Plato’s chora - a receptacle, a space, a location for the soul - is that what we see in photographs that are supposed to represent the astral body? Is the soul and the astral body one and the same thing? A transpersonal body through which metaphysics slips back in to the psyche of today? Or, is the chora a receptacle for the unconscious that grounds the psyche in the physical body, as in Kristeva’s reworking of the concept? Let us remember that not only the notions of a soul or an astral body are theoretical speculations, but that the unconscious and the psyche are theories as well: they are different approaches to the understanding of the mystery of our inner world(s) that are reflective of different times rather than truth. In the light of the theoretical shift over the years, it is tempting to see the chora as a receptacle where the soul of spirituality and the psyche of psychoanalysis intersect and thus where a transpersonal body verging on a virtual body and the sexual body blend, merge, mate, dissolve in a novel psychic economy.

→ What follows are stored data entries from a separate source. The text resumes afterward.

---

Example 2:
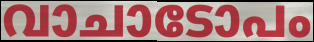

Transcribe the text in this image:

വാചാടോപം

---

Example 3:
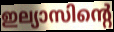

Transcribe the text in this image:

ഇല്യാസിന്റെ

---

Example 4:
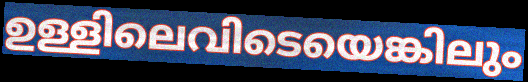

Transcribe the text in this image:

ഉള്ളിലെവിടെയെങ്കിലും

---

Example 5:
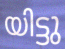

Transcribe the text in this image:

യിട്ടു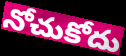
నోచుకోదుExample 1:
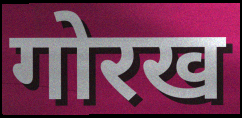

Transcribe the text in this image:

गोरख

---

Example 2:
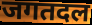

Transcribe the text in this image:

Would this novel psyche then exist independently of its surroundings? No, psychoanalytic experience has taught us that the psyche is an open-ended structure that is continuously (re)constituted in the interaction with others. It is the place where the body, language and the Other meet, the crossroads of “my” subjectivity where I am a speaking body. The concept of the Other might however need to be enlarged to include the transpersonal body, or it might be the very lack in the Other, the gaze, that posits the astral, transpersonal body which, following the psychoanalytic logic, would be no self-contained metaphysical entity but rather an open-ended structure pointing towards the interrelatedness of people, events and so on, you know what they say about the flutter of a butterfly…

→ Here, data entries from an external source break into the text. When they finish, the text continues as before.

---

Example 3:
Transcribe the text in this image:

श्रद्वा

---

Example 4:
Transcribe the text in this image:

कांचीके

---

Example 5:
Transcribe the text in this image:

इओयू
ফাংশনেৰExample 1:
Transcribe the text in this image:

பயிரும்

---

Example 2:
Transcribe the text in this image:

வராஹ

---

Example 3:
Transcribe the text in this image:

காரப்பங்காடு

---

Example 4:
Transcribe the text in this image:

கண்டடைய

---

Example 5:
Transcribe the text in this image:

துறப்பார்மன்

Shades of Cogs shows an array a mapping a new media reading of texts published in the ‘old’ media print. The readings speaks about the indeterminacy and ex-stasis of signs, of mappings and structural frameworks. And music.
By happy coincidence, and despite his ambivalent relation to music, the string instrument kora resounds in Plato’s concept the chora, which he sees as a receptacle for the soul.
By happy coincidence, the string instrument kora resounds in Julia Kristeva’s rereading of the chora as the semiotic chora, a receptacle for the unconscious that embodies our being in the world. And this chora, this otherness, can be heard in the rhythms of our language, in the body’s movement…, and in the compositions we create.